Brief 1: Reproduce the passage of the article on UK trusts and estate planning that runs from "Trusts work very" up to and including "challenged during probate.".
Brief 2: Proceed with the article on UK trusts and estate planning, picking up right after its final sentence.

+++ Selected extract

Simon Mitchell, ‘Complex considerations’, published by STEP Journal Plus August 2020.
What is the issue?
Estate planning can be complex at the best of times, but never more so when there are complex family arrangements to consider. Trusts have historically been a good way to effectively estate
plan, however there have been a fall in the number of UK registered trusts and there are due tom be changes introduced to how trusts will be registered in the UK.
What does it mean for me?
Trusts work very well, but the rules around setting them up and administering them are increasingly complex and advisers need to ensure they have access to in-depth experience and
expertise when advising clients on the best course of action, especially when there are complex family arrangements and vulnerable clients to consider.
What can I take away?
This article will outline the types of trust available in the UK, the changes coming in in regards to how trusts need to be registered, which arrangements could best suit complex family structures and how to set up trusts and estate plan so that they are tax efficient and unlikely to be challenged during probate.
UK trusts remain an effective way of carrying out estate planning for complex families, not only as a way of mitigating tax but also for asset-protection purposes. This might be for vulnerable beneficiaries (such as young children, beneficiaries with disabilities or mental health issues, beneficiaries claiming means-tested benefits, etc.) or to guard against the possibility of a beneficiary divorcing or going bankrupt. However, trusts require careful consideration when being created, given that the rules governing them can be complex.
Lifetime tax planning
Anyone can create a trust during their lifetime and then transfer cash or other assets into it. The usual reason for doing so is to pass assets out of the person’s estate so that they do not form part of the inheritance tax (IHT) calculation when the person later dies. The most common type of trust created in this scenario is a discretionary trust in which the class of beneficiaries named in the trust deed have no rights as such to either the trust capital or income. Instead, it is for the trustees who are named to run the trust to decide which beneficiaries benefit, how and when, by exercising the powers provided to them in the trust deed.
Where a person transfers assets into a lifetime trust, careful consideration of the rules relating to lifetime gifts is necessary. Since the Finance Act 2006, a gift into most trusts is chargeable at the point it is made1 at a rate of 20 percent2 but only to the extent that the value of the gift exceeds the donor’s nil-rate band (NRB) for IHT purposes: GBP325,000 since 6 April 20093. Other chargeable transfers made in the seven years prior to the gift into the trust must also be taken into account, and this can lead to a cyclical pattern of gifting into trust every seven years, once previous chargeable gifts have fallen out of play.
For the above reasons, transfers into a lifetime trust are usually assets worth less than the NRB of GBP325,000 or assets that might otherwise benefit from a tax relief. Both business assets and agricultural assets can benefit from these reliefs if certain conditions are met, and certain types of investment (such as shares in the Alternative Investment Market) can also benefit from business relief. A share in the business or partnership must have been owned by the donor throughout the two years leading up to the date of transfer4, and the business must be trading (rather than wholly or mainly investment) in nature5.

++++++
+++ Listed entries

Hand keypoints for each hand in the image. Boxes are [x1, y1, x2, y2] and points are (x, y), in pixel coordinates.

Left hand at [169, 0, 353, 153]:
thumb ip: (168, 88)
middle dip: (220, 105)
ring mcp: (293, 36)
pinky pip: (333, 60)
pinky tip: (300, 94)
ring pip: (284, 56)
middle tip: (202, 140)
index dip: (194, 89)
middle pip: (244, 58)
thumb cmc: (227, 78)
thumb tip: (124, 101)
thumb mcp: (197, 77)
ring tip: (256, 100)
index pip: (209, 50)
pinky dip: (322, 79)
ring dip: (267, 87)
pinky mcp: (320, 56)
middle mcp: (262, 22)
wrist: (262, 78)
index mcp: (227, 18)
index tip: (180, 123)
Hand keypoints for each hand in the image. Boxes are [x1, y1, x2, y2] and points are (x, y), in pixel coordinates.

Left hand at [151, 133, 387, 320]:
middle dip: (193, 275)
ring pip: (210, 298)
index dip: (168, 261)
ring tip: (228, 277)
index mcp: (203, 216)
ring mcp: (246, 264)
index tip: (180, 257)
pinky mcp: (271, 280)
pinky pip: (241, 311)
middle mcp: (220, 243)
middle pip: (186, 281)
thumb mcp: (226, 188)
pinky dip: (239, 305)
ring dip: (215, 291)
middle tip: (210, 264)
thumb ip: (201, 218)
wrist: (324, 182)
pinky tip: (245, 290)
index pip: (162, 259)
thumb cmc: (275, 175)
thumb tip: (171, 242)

++++++
+++ Listed entries

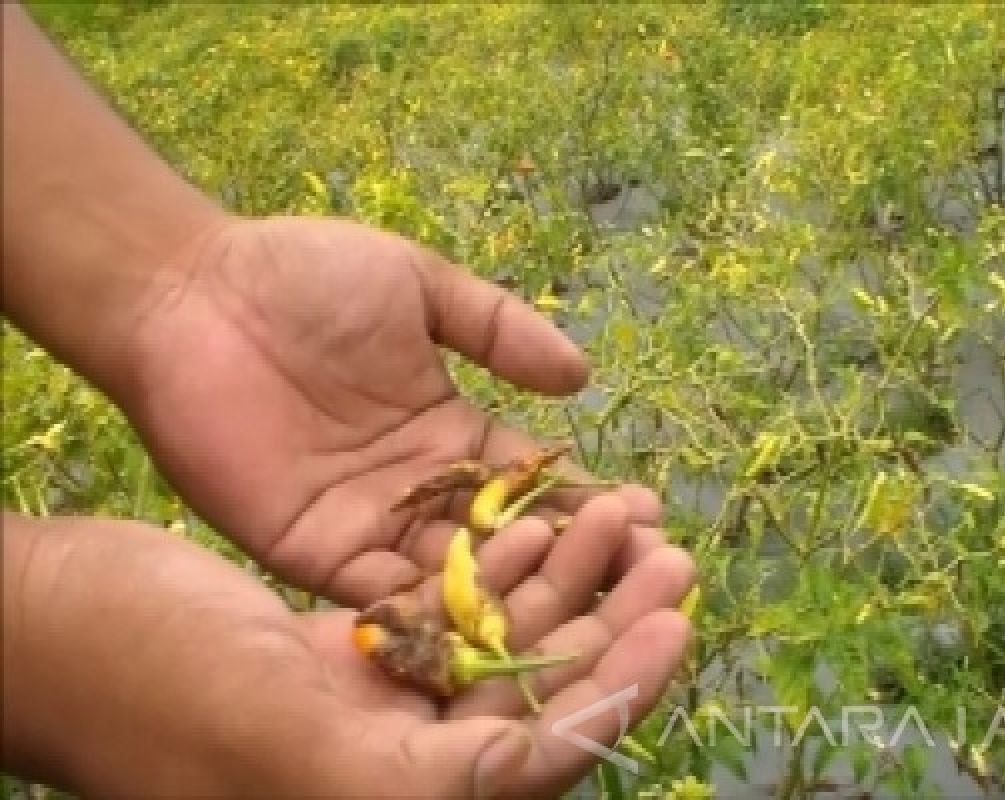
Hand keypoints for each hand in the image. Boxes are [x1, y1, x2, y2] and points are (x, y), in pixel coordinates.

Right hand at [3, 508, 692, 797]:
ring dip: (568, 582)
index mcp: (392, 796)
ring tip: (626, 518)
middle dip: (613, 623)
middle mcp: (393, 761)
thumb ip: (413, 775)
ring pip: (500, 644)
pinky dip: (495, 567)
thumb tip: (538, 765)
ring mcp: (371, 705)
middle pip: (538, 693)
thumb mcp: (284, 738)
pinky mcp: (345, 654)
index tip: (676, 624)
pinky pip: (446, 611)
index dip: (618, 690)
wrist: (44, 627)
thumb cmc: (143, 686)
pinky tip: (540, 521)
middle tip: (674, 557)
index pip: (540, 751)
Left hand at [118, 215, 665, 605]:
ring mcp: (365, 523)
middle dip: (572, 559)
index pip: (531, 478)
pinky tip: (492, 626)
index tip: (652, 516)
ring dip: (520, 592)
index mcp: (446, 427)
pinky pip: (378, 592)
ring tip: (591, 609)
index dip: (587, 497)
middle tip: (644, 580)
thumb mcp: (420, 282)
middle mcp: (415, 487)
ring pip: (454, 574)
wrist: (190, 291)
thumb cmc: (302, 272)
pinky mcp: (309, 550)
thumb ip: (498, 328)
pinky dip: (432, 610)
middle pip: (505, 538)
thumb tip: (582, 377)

++++++

Final answer 1:
Trusts work very well, but the rules around setting them up and administering them are increasingly complex and advisers need to ensure they have access to in-depth experience and
expertise when advising clients on the best course of action, especially when there are complex family arrangements and vulnerable clients to consider.
What can I take away?
This article will outline the types of trust available in the UK, the changes coming in in regards to how trusts need to be registered, which arrangements could best suit complex family structures and how to set up trusts and estate plan so that they are tax efficient and unlikely to be challenged during probate.

Final answer 2:
In July 2019, the UK Office of Tax Simplification published a report6 suggesting that the reliefs available to businesses and farms for IHT purposes should be reviewed, though the government has yet to do so. If the reliefs for businesses in particular become more limited in the future, transferring business assets into trust now while the current reliefs still apply might be a worthwhile exercise so that the value of the assets no longer form part of the donor’s estate when they later die. However, if the donor or their spouse/civil partner can benefit from the trust during the donor’s lifetime, this will trigger the ‘reservation of benefit rules7, which could potentially undermine the tax planning.
Post-death tax planning
Trusts are also commonly created by will to receive either specific assets in the estate or all of the residuary estate (after tax) of someone who has died. For couples who are married or in a civil partnership, discretionary trusts in wills are commonly used to receive agricultural or business assets if they qualify for IHT relief when the first person dies. This allows the assets to be sold by the trust so that the proceeds of sale remain outside of the estate of the surviving spouse. It may not be desirable for the survivor to receive the proceeds of sale outright, as the funds will then be subject to IHT in the survivor’s estate when they later die. If the trust receives the proceeds, it can loan the money to the survivor, allowing them to benefit from the funds for life, and the loan can then be repaid out of the survivor’s estate when they later die. This repayment keeps the value of the loan outside of the survivor’s estate for IHT purposes.
Discretionary trusts are also used to protect children or other vulnerable beneficiaries. Any assets that pass into the trust do not belong to the beneficiaries outright and are protected in the event that the beneficiaries are very young, go bankrupt, get divorced, or are otherwise vulnerable. Using a trust can also allow the beneficiaries to carry out IHT planning of their own by keeping the assets away from their own estates, thereby saving IHT when they later die.
As assets in a discretionary trust do not belong to the beneficiaries, there can often be an IHT charge within the trust. This applies once every ten years after the trust has been created or, if created by will, ten years after the death of the testator8. The tax charge also applies on a pro-rata basis to distributions made at other times9. The rate of tax is currently no more than 6 per cent and may be less, but will need to be planned for. Discretionary trusts are also subject to capital gains tax and income tax on any gains and income they generate, respectively.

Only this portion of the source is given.